Les partisans du monde génétiquement modifié mettent en avant divers arguments : la sécurité alimentaire, le confort, la santé, l'allongement de l'espérance de vie, le développement des pays développés, en voix de développement ou sous-développés, l'abondance, la disparition des famines, le développement de la recherche et de la connaissance et la création d'emplois d'avenir propres et valorisant socialement. Ceux qui s'opposent à cela, qualifiés généralement de fascistes verts, recherchent-ils dans ce cas la maladie, la mort, la famine, l'injustice, la régression et l'ignorance ? Bien au contraire, les détracteurs des Ogm essaient de montrer que le véritable visage des industrie biotechnologiques est plus inquiétant qu'il ne paraît. Marie Monique Robin, dans son enquête sur Monsanto, montre l'implication de cette firme dans l'armement chimique américain durant la guerre du vietnam, et les différents scandales et mensonges liés à la firme (Pcb, Ddt, Round up, dioxine, hormone de croissance). On peut donc s'opposer aux OGM pour défendre la qualité de la vie, le recul de la marchandisation de la nature et des hommes, l'autonomie des sociétés, avec leur alimentation et leurs techniques, la préservation de la santé et de l'environnement, la préservation de l'emploi et un développement culturel qui ne se réduirait pas à l’ingénierie mais qui serait aussi artistique, poétique, artisanal et philosophique. Le refus du développement, qui n'est pas celui d'un certain progrès, c'est le rejet des promesses intenables, naïves et mensongères, pour une véritable créativité et une richesse plus complexe que l'abondance de biens et d'argent qui nous sont promis par les biotechnologies et la technoscience en général.

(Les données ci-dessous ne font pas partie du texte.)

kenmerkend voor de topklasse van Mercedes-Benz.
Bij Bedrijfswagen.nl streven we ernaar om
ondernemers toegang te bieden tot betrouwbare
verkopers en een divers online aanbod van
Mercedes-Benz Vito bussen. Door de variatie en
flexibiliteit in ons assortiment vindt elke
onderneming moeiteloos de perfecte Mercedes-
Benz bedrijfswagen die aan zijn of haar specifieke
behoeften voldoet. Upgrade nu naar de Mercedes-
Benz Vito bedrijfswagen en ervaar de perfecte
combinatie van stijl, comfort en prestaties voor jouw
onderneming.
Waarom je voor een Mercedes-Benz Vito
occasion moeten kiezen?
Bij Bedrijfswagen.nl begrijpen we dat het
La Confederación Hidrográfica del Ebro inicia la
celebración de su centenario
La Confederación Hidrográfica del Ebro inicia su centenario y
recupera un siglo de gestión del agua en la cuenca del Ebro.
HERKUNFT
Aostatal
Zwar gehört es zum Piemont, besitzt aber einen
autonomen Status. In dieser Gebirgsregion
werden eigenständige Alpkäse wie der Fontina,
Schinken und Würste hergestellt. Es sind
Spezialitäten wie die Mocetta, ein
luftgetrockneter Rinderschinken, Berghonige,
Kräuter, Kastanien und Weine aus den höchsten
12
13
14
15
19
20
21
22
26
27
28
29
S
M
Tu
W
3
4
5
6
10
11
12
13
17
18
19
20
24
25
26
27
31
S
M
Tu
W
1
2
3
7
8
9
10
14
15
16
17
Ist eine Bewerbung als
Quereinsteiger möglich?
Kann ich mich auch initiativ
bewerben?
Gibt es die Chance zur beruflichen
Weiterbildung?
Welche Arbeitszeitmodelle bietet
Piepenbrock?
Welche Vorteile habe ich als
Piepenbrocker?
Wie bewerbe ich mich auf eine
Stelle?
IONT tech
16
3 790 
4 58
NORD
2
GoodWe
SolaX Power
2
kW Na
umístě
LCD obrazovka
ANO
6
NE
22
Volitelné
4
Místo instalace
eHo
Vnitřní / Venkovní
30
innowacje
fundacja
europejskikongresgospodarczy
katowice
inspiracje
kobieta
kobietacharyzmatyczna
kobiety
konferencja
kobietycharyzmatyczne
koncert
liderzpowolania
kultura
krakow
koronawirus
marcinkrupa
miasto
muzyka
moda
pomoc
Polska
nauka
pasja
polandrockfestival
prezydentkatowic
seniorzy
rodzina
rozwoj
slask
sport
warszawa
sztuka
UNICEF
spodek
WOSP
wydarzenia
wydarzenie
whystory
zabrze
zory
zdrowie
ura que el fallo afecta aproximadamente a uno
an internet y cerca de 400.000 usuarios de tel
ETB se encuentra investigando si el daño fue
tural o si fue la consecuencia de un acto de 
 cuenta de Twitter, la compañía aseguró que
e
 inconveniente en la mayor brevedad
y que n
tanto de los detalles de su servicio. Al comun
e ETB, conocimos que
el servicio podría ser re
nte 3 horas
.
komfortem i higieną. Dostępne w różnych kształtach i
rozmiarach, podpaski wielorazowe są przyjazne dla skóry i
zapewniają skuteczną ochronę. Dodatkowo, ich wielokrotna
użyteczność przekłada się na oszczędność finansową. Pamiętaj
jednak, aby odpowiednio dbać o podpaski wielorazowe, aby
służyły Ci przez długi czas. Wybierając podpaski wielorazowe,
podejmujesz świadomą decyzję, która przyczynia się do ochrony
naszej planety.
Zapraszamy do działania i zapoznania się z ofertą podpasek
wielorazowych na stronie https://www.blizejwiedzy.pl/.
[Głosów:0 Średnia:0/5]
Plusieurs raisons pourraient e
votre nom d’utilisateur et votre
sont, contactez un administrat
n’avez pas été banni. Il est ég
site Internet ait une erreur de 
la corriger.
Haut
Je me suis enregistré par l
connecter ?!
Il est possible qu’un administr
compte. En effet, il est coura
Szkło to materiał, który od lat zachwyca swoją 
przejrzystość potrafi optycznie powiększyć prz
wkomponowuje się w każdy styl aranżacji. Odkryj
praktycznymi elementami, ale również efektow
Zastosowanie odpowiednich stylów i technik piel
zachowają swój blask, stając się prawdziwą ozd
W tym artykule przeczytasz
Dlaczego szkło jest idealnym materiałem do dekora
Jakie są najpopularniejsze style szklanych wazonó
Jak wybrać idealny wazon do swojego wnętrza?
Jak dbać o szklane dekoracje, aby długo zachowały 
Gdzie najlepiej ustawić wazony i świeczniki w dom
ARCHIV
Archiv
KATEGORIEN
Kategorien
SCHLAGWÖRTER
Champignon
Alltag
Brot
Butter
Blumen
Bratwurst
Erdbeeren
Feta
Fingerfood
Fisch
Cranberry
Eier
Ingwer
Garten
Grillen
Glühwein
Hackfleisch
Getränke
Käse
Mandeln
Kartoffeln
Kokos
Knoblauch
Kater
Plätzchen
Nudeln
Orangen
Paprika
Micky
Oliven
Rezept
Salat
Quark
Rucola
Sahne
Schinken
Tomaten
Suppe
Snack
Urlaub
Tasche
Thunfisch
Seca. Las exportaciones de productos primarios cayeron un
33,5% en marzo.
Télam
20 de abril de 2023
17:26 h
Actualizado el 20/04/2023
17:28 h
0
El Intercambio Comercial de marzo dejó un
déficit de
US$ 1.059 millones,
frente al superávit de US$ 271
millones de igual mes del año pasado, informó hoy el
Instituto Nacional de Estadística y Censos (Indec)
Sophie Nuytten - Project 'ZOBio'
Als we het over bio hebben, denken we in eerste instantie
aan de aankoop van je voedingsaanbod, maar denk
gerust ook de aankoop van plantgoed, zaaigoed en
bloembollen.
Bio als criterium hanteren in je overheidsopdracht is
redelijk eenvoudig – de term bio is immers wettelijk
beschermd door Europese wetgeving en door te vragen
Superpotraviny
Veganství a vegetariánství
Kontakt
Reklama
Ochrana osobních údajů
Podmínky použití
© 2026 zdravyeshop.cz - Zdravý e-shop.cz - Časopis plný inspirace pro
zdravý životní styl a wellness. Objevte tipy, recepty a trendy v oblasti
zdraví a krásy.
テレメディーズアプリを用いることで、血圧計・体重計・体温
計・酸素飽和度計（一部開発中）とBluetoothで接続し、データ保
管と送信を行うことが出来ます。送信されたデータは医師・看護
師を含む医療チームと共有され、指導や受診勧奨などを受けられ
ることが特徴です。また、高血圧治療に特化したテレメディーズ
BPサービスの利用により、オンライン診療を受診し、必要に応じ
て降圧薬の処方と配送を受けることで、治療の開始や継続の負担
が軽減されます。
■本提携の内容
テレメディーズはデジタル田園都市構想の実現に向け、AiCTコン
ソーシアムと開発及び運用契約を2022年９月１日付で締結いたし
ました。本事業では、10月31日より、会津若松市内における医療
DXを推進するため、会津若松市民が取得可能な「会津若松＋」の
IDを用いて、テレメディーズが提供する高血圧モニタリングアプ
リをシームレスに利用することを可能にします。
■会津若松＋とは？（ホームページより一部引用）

Au modèle de l'usine planétaire, nous pouvons opposer celui des communaux, avec leur autonomie, leur auto-construction, leur rejet de l'appropriation privée (enclosure). Cette décentralisation impliquerait aussi une réforme des démocraties en les rendant directes. Les villages et les quartiers pourraient décider sans se soumettre au monopole et au gigantisme de quelques firmes. Ce municipalisme permettrait d'assurer la diversité biologique et sociale dans un projet égalitaire. Les circuits courts permettraient de réduire la pollution liée au transport. La fin de l'exploitation de la nature serait aussi la fin de celle de l'homme en réduisant les spécialisation notamment entre manuels et intellectuels. Au lieu d'une société génétiquement transformée, soumise à des normes et des contrôles centralisés, ou encore d'une société rétrograde arc-boutée sur la terre des ancêtres, la société que nous désirons est une société où la technique et la science n'effaceraient pas la nudité du visage d'autrui, pour parler comme Levinas.





Conclusion



Nous avons montré la logique galiléenne dans laquelle s'inscrivent les OGM et le génie génétique. Puis nous avons vu que les modifications apportées posent des questions de responsabilité, de choix et de démocratie. Enfin, nous avons clairement montré en quoi la question des OGM correspond à un choix de société. Or ce choix ne saurait se réduire à une alternative entre archaïsme et progrès. Le modèle industriel, qui tend à s'étendre de manière illimitée, de la matière inerte, au vivant jusqu'à l'intelligence, doit être aujourd'hui réévalué honnêtement et lucidement. Nous pouvons apprécier les bénéfices partiels de la technologie, tout en regrettant la destruction de certaines techniques traditionnelles. Ces techniques d'habitation, d'agriculture, de soin et d'enseignement que les hommes ont mis des siècles à élaborer devraient-elles disparaître subitement pour des technologies inexpérimentées ? Poser cette question ce n'est pas s'opposer au progrès ou réclamer un retour vers le passé, mais chercher à faire évoluer l'idée même de progrès, en réfléchissant à ce qui doit être préservé ou non, ce qui doit être tenté ou non. Or cela n'est possible qu'au sein d'une démocratie qui ne se réduit pas aux profits à court terme ou aux spéculations infantiles des lobby industriels et des dirigeants qu'ils financent.